**EXERCISE GOAL**
What is needed is an exact transcription of every record below.

**EXERCISE INPUTS**
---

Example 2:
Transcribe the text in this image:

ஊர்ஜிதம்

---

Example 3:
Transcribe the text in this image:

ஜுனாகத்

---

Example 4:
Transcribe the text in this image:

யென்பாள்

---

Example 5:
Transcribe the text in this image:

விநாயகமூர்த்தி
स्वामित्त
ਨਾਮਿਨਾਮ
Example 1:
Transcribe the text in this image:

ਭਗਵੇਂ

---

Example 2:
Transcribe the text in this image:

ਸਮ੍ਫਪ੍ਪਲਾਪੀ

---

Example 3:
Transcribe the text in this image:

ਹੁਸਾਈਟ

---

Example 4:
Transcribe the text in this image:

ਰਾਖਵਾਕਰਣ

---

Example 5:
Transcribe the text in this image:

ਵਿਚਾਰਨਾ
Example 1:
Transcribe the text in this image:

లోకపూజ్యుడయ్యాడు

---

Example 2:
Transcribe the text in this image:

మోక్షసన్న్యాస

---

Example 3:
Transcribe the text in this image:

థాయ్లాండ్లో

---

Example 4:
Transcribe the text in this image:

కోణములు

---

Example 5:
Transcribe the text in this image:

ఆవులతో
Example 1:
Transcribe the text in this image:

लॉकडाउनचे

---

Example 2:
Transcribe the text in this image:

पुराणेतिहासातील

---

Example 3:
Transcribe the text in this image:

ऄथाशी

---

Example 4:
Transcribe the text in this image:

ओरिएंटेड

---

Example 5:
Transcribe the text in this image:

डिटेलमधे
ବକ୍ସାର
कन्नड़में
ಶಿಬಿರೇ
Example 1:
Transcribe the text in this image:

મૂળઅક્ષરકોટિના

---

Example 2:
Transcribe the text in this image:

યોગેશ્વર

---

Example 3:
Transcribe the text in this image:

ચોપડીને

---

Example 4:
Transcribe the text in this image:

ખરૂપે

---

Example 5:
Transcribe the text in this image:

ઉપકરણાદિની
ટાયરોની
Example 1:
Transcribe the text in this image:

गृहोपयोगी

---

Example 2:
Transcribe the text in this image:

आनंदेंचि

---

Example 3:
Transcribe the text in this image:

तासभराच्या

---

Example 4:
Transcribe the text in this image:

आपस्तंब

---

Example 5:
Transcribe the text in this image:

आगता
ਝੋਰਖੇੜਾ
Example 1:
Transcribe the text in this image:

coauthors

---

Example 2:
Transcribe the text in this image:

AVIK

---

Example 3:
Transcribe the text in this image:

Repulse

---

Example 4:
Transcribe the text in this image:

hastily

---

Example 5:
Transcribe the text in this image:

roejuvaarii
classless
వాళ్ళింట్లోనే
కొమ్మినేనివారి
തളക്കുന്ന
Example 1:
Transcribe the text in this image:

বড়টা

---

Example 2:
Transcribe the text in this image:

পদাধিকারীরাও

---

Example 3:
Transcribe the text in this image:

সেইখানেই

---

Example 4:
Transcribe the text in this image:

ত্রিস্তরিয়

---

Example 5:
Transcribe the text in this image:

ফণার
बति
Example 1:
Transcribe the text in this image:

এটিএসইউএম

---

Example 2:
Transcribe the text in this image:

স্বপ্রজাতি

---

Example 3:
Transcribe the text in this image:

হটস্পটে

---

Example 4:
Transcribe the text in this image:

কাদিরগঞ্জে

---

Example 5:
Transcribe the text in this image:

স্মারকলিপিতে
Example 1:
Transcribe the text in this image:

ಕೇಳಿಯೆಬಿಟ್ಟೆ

**RESULT OF THIS EXERCISE**
---

Example 2:
Transcribe the text in this image:

ஊர்ஜிதம்

---

Example 3:
Transcribe the text in this image:

ஜுனாகத்

---

Example 4:
Transcribe the text in this image:

யென்பாள்

---

Example 5:
Transcribe the text in this image:

விநாயகமூர்த்தி
स्वामित्त
ਨਾਮਿਨਾਮ
Example 1:
Transcribe the text in this image:

ਭਗਵੇਂ

---

Example 2:
Transcribe the text in this image:

ਸਮ੍ਫਪ੍ਪਲਾਪੀ

---

Example 3:
Transcribe the text in this image:

ਹੁਸਾਈਟ

---

Example 4:
Transcribe the text in this image:

ਰਾਖਵਾਕਰਣ

---

Example 5:
Transcribe the text in this image:

ਵਿਚਾਰਨਾ
Example 1:
Transcribe the text in this image:

లోకపూజ్యుడయ్యాడు

---

Example 2:
Transcribe the text in this image:

మోక్షసన్న్యాస

---

Example 3:
Transcribe the text in this image:

థాయ్లాండ్లో

---

Example 4:
Transcribe the text in this image:

కోణములు

---

Example 5:
Transcribe the text in this image:

ఆవులతో
Example 1:
Transcribe the text in this image:

लॉकडाउनचे

---

Example 2:
Transcribe the text in this image:

पुराणेतिहासातील

---

Example 3:
Transcribe the text in this image:

ऄथाशी

---

Example 4:
Transcribe the text in this image:

ओरिएंटेड

---

Example 5:
Transcribe the text in this image:

डिटेलमधे
ବକ୍ସାର
कन्नड़में
ಶಿಬಿರೇ
Example 1:
Transcribe the text in this image:

મૂળઅક્ષરકોટિના

---

Example 2:
Transcribe the text in this image:

યોગેશ્વર

---

Example 3:
Transcribe the text in this image:

ચોપડીને

---

Example 4:
Transcribe the text in this image:

ખરૂપે

---

Example 5:
Transcribe the text in this image:

ઉપકરણાદિની
ટાયરોની
Example 1:
Transcribe the text in this image:

गृहोपयोगी

---

Example 2:
Transcribe the text in this image:

आनंदेंचि

---

Example 3:
Transcribe the text in this image:

तासभराच्या

---

Example 4:
Transcribe the text in this image:

आपस्तंब

---

Example 5:
Transcribe the text in this image:

आगता
ਝੋਰਖੇੜਾ
Example 1:
Transcribe the text in this image:

coauthors

---

Example 2:
Transcribe the text in this image:

AVIK

---

Example 3:
Transcribe the text in this image:

Repulse

---

Example 4:
Transcribe the text in this image:

hastily

---

Example 5:
Transcribe the text in this image:

roejuvaarii
classless
వాళ్ళింట్లోనే
కొమ్మినేనివారి
തളക്കുന്ന
Example 1:
Transcribe the text in this image:

বড়টা

---

Example 2:
Transcribe the text in this image:

পদাধিকারীরাও

---

Example 3:
Transcribe the text in this image:

সেইখানেই

---

Example 4:
Transcribe the text in this image:

ত্রিস্তরিয়

---

Example 5:
Transcribe the text in this image:

ফণার
बति
Example 1:
Transcribe the text in this image:

এটিএসইউএম

---

Example 2:
Transcribe the text in this image:

স্বপ্রজাতি

---

Example 3:
Transcribe the text in this image:

হটস্পটে

---

Example 4:
Transcribe the text in this image:

কাদিরগঞ্জে

---

Example 5:
Transcribe the text in this image:

স্মারকলিপিতে
Example 1:
Transcribe the text in this image:

ಕೇಳಿಯೆಬಿಟ್ಟೆ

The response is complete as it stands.